On the left, these are all common practices, along with physical assaults, property destruction, and leaders of the Dem. Party calling for public harassment of individuals on the right.
Those on the right do not believe they have all the answers, and most welcome reasoned discussion. Those on the left have a creepy piety about their politics not unlike British Catholicism - in the 1400’s or Islam in the Middle East - today. There is an enforcement of ideation that relies on an “a priori2” basis to all judgement. “Hatred of another solely because of their skin color is wrong”. Everyone knows this chestnut, yet any disagreement with the endlessly growing list of leftist schemes and pity displays is somehow tied back one of these basic truths, and thus you become a racist, or misogynist, or… Leftist have also concocted new social pseudo rules which sometimes become actual rules – NYC officially recognizes 34 genders; Toronto requires you to address others according to their preferred gender or face arrest.
Leftists are not alone in KoolAid consumption- as a quick look through Q Anon will demonstrate. There are no shortage of conspiracy theories or people who fall for them. Thousands, or perhaps hundreds of thousands of people who are otherwise rational, believe some exceptionally crazy stuff. Yet even if they number one million, it is still a small percentage of the ‘right’.

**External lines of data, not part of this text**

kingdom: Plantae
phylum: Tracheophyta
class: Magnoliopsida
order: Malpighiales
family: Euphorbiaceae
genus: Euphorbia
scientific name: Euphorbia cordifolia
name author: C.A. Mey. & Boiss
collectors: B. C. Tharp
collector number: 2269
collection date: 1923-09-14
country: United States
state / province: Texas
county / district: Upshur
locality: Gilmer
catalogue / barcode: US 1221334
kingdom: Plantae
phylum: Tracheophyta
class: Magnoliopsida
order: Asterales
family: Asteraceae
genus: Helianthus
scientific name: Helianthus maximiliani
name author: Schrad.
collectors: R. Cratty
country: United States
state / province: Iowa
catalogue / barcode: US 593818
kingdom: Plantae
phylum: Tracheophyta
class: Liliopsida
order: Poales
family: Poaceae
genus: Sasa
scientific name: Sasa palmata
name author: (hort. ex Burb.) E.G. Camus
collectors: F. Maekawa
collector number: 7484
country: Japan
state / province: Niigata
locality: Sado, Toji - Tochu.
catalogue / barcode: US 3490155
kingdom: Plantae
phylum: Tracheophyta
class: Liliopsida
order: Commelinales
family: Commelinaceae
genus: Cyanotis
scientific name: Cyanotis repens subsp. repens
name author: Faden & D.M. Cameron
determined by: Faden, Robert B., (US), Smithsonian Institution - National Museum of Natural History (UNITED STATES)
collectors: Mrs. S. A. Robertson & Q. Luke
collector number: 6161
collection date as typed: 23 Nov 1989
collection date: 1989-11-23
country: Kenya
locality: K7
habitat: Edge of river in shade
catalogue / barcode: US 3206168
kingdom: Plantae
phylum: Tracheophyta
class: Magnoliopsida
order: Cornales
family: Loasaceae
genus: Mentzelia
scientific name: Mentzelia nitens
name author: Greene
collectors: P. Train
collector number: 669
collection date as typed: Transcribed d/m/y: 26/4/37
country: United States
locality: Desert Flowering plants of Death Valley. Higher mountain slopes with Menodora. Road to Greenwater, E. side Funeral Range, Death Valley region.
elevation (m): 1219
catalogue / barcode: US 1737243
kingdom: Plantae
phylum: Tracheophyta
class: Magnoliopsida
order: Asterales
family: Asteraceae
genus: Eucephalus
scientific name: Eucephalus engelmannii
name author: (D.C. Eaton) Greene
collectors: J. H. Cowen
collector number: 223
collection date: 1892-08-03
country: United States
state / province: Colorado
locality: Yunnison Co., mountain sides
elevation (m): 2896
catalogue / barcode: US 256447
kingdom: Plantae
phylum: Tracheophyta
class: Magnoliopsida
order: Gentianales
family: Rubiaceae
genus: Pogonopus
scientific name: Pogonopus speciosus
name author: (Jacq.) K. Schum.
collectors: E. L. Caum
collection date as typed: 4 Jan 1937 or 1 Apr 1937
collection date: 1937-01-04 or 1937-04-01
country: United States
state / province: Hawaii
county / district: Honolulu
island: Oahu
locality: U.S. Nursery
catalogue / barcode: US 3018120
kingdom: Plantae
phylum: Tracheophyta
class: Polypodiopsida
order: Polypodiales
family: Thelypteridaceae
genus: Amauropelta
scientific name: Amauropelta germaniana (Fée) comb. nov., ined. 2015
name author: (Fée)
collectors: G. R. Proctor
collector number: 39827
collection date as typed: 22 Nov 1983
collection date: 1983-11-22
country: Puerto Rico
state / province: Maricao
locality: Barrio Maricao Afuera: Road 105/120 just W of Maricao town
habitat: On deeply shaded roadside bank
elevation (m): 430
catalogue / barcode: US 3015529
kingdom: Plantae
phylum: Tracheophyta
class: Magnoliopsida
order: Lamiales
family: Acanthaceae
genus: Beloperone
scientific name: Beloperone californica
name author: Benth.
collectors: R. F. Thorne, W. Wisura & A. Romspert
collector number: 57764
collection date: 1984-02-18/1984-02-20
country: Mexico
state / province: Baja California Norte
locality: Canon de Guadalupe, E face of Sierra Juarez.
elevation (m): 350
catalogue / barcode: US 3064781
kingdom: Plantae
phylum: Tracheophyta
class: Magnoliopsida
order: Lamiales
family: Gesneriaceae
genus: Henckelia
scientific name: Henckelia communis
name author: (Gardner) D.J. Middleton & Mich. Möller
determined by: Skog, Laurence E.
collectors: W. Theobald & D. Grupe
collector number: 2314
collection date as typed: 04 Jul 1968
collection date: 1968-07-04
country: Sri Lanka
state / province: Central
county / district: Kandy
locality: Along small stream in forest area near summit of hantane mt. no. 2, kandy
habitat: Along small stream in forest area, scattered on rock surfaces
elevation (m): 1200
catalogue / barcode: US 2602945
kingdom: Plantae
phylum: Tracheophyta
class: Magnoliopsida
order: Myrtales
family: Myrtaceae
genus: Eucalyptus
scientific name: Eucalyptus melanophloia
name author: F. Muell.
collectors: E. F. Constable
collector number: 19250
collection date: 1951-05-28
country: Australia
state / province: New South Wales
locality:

The right’s delusions are themed by the advertisers on Fox- “Prepare for the coming apocalypse – buy gold!”
The left’s delusions are themed by the advertisers on CNN/MSNBC- “Who can I sue?”
Both sides have ‘marginals of error’ yet only one side lets them dictate policy, and rules of behavior. We all know which side that is by watching the speaker of the house kowtow to them.
We are in ‘deep Bandini’4 because the crazies are working overtime to keep us from seeing each other as human beings, rather than political NPCs – and that is dangerous.
1 MacBeth, Act 1, Scene 3 – Banquo is concerned about the danger of the weird sisters’ prophecies.
2 A Priori - reasoning or knowledge which proceeds from theoretical deduction rather than from observation or experience.
3 Author of the Buck Rogers space opera in the late 1920’s
4 Bandini is/was a brand of fertilizer made popular by a commercial with a man skiing down Bandini mountain only to fall face first into the product.